[A block of data]
++++
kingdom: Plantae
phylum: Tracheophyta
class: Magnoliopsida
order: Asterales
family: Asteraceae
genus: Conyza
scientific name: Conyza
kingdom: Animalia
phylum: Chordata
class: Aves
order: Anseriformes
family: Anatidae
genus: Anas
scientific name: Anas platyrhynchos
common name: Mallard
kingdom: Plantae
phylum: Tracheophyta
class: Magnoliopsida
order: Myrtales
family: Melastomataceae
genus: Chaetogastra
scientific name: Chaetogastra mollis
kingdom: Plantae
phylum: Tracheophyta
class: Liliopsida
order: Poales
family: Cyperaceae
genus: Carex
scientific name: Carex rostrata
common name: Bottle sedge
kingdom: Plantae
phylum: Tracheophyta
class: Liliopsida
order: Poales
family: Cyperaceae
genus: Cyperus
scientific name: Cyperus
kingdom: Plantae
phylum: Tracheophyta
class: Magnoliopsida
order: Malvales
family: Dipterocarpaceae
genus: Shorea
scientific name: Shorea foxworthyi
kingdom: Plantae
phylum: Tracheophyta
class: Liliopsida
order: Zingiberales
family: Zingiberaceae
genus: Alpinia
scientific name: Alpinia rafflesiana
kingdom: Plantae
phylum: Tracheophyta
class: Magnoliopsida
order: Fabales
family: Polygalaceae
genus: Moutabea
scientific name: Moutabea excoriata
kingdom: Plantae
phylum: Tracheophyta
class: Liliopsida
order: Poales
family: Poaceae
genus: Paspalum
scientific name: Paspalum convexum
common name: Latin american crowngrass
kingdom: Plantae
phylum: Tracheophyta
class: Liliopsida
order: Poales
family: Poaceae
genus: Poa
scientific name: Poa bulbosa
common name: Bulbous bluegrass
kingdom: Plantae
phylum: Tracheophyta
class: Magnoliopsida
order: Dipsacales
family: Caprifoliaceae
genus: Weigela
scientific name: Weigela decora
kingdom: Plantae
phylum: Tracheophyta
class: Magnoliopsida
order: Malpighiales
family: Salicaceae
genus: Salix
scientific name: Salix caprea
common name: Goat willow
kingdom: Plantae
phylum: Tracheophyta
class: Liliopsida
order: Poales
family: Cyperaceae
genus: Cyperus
++++
Goal: Copy out all of the lines above, replacing every "common name" with "vernacular name" and keeping everything else unchanged.

The output:
kingdom: Plantae
phylum: Tracheophyta
class: Magnoliopsida
order: Asterales
family: Asteraceae
genus: Conyza
scientific name: Conyza
kingdom: Animalia
phylum: Chordata
class: Aves
order: Anseriformes
family: Anatidae
genus: Anas
scientific name: Anas platyrhynchos
vernacular name: Mallard
kingdom: Plantae
phylum: Tracheophyta
class: Magnoliopsida
order: Myrtales
family: Melastomataceae
genus: Chaetogastra
scientific name: Chaetogastra mollis
kingdom: Plantae
phylum: Tracheophyta
class: Liliopsida
order: Poales
family: Cyperaceae
genus: Carex
scientific name: Carex rostrata
vernacular name: Bottle sedge
kingdom: Plantae
phylum: Tracheophyta
class: Liliopsida
order: Poales
family: Cyperaceae
genus: Cyperus
scientific name: Cyperus
kingdom: Plantae
phylum: Tracheophyta
class: Magnoliopsida
order: Malvales
family: Dipterocarpaceae
genus: Shorea
scientific name: Shorea foxworthyi
kingdom: Plantae
phylum: Tracheophyta
class: Liliopsida
order: Zingiberales
family: Zingiberaceae
genus: Alpinia
scientific name: Alpinia rafflesiana
kingdom: Plantae
phylum: Tracheophyta
class: Magnoliopsida
order: Fabales
family: Polygalaceae
genus: Moutabea
scientific name: Moutabea excoriata
kingdom: Plantae
phylum: Tracheophyta
class: Liliopsida
order: Poales
family: Poaceae
genus: Paspalum
scientific name: Paspalum convexum
vernacular name: Latin american crowngrass
kingdom: Plantae
phylum: Tracheophyta
class: Liliopsida
order: Poales
family: Poaceae
genus: Poa
scientific name: Poa bulbosa
vernacular name: Bulbous bluegrass
kingdom: Plantae
phylum: Tracheophyta
class: Magnoliopsida
order: Dipsacales
family: Caprifoliaceae
genus: Weigela
scientific name: Weigela decora
kingdom: Plantae
phylum: Tracheophyta
class: Magnoliopsida
order: Malpighiales
family: Salicaceae
genus: Salix
scientific name: Salix caprea
vernacular name: Goat willow
kingdom: Plantae
phylum: Tracheophyta
class: Liliopsida
order: Poales
family: Cyperaceae
genus: Cyperus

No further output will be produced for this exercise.